According to Technorati, the blog search engine, there are 244 blogs that primarily concern themselves with libraries and so-called 2.0 technologies. The blogs range from the well known Tame the Web and Shifted Librarian to library students attempting to sort out the deluge of information on blogs, wikis, RSS feeds, social networking services and how these applications and services help, hinder, harm or haunt libraries and librarians.

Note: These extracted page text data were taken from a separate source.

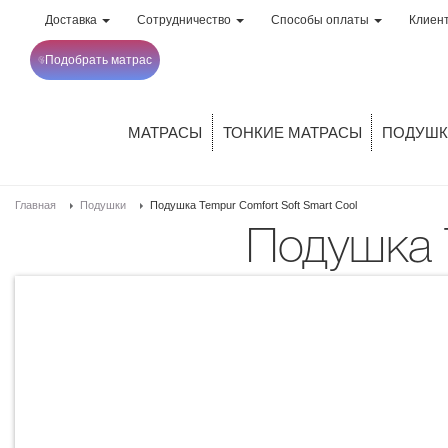
Доставка
Сотрудничество
Способы оплаты
Клиен
Подобрать матрас
МАТРАСЫ
ТОНКИЕ МАТРАСЫ
ПОДУШК
Главная
Подушки
Подушка Tempur Comfort Soft Smart Cool
Подушка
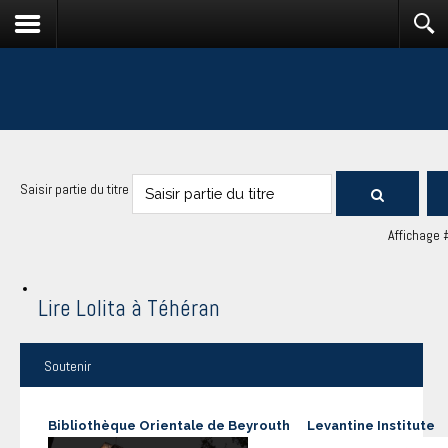
Saisir partie du titre
Affichage 
Lire Lolita à Téhéran
Soutenir
Bibliothèque Orientale de Beyrouth
Levantine Institute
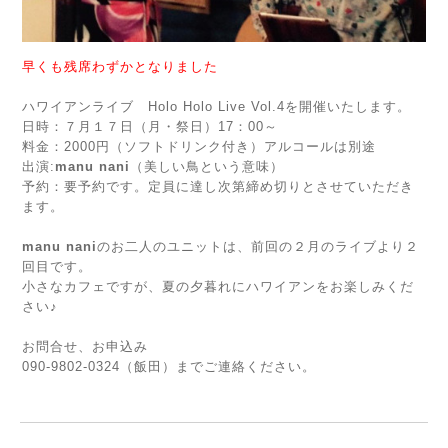
早くも残席わずかとなりました
ハワイアンライブ Holo Holo Live Vol.4を開催いたします。
日時：７月１７日（月・祭日）17：00～
料金：2000円（ソフトドリンク付き）アルコールは別途
出演:
manu nani
（美しい鳥という意味）
予約：要予約です。定員に達し次第締め切りとさせていただき
ます。
manu nani
のお二人のユニットは、前回の２月のライブより２
回目です。
小さなカフェですが、夏の夕暮れにハワイアンをお楽しみくだ
さい♪
お問合せ、お申込み
090-9802-0324（飯田）までご連絡ください。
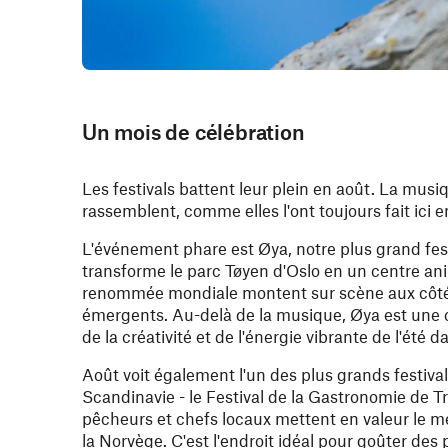
Un mois de célébration
Les festivals battent leur plein en août. La mus
rassemblent, comme elles l'ont toujours fait ici 
L'événement phare est Øya, notre plus grand fes
transforme le parc Tøyen d'Oslo en un centre ani
renommée mondiale montent sur scène aux côtés
émergents. Au-delà de la musique, Øya est une cé
de la créativité et de l'énergie vibrante de l'été d
Août voit également l'un des plus grands festiv
Scandinavie - le Festival de la Gastronomie de T
pêcheurs et chefs locaux mettent en valeur le me
la Norvège. C'est l'endroit idéal pour goûter des p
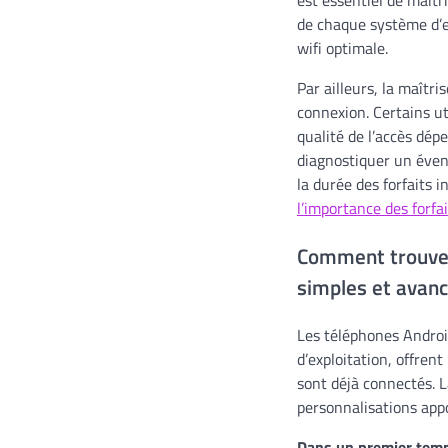
de chaque système d’e
wifi optimale.
Par ailleurs, la maîtr
connexion. Certains ut
qualité de l’accès dé
diagnostiquer un évent
la durée des forfaits 
l’importance des forfa
Comment trouver
simples et avan
Les téléphones Androi
d’exploitation, offren
sont déjà connectés. L
personnalisations appo
Dans un premier tem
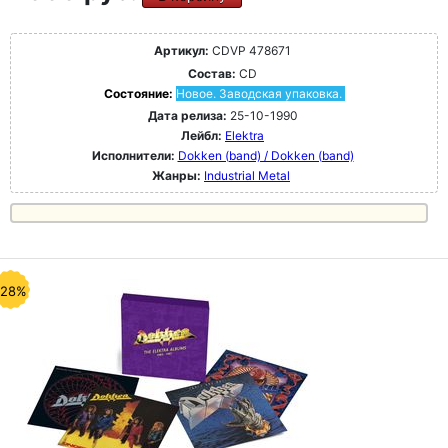
Артикул:
CDVP 478671
Состав:
CD
Состояние:
Новое. Заводская упаковка.
Дата релиза:
25-10-1990
Лейбл:
Elektra
Исполнители:
Dokken (band) / Dokken (band)
Жанры:
Industrial Metal
-28%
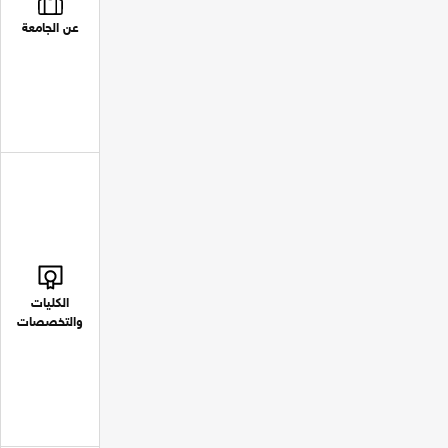
عن الجامعة
الكليات
والتخصصات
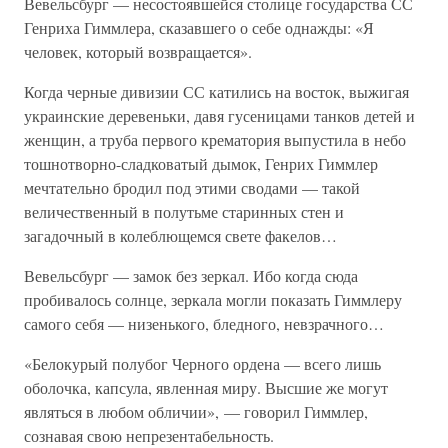
Вевельсбург — несостоявшейся столице государства СС
Генриха Гиммлера, сказавшего о себе однажды: «Я
человек, который возвращается».
Когда черные дивизии СС катились на восток, выжигая
украинские деревеньки, давя гусеницами танков детей и
женщин, а труба первого крематория выпустила в небо
тошнотворно-сладковатый дымок, Генрих Гиммлер
мечтательно бродил под этими сводами — такой
величественный в полутьме старинных стен и
загадочный в колеблющемся свете факелов…
Вевельсбург — замок без зеркал. Ибо когда сюда
пробивалось солнце, зеркала могли показать Гиммлеру
самого себя — низенького, бледного, невзрачного…
«Белокурый полубог Черного ордена — всего лишь
оболочка, капсула, явленная миру. Высшие же могут
являться в любом обличии», — говорил Гиммлер,
сознавая свою непрезентабельность.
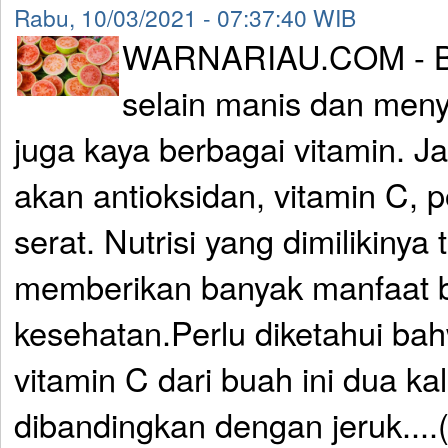
Rabu, 10/03/2021 - 07:37:40 WIB
WARNARIAU.COM - Bu
selain manis dan meny
juga kaya berbagai vitamin. Ja
akan antioksidan, vitamin C, 
serat. Nutrisi yang dimilikinya 
memberikan banyak manfaat 
kesehatan.Perlu diketahui b
vitamin C dari buah ini dua kal
dibandingkan dengan jeruk....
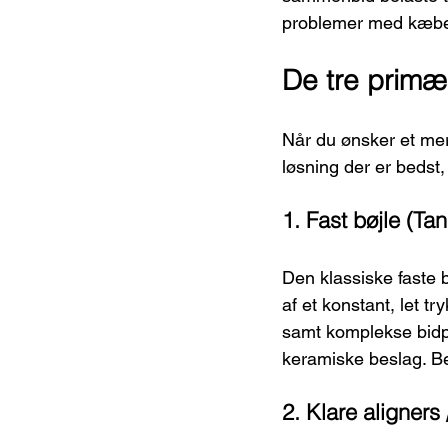
problemer med kæbel
De tre primæ
Når du ønsker et mere
løsning der er bedst
1. Fast bøjle (Ta
Den klassiske faste 
af et konstant, let t
samt komplekse bidpr
keramiske beslag. Be
2. Klare aligners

As libraries and librarians make decisions about how to reach out to patrons and communities, increasingly, the decisions we make involve social software applications.

In 2006, the author graduated from library school with an under-used laptop and the ability to create static HTML documents, but with a strong aversion to all things “computer-y” and little interest in or understanding of technology and its relationship to libraries. A two-year residency at a community college, free range to explore any and all avenues of librarianship and the pressing need to create a final “project”, however, created the opportunity for her to explore social software in its many variations and applications. With an introduction to creating wiki research guides, free posting reign on the library blog and chances to create workshops on any subject of her choosing, the newly tech-dorked librarian jumped head-first into what has widely touted as Library 2.0. She now subscribes to technology blogs, teaches workshops on using wikis in the classroom, instructs colleagues on establishing del.icio.us accounts and has dozens of other social software projects going at once.

Comments

Paper presented at the 2008 Popular Culture/American Culture Conference.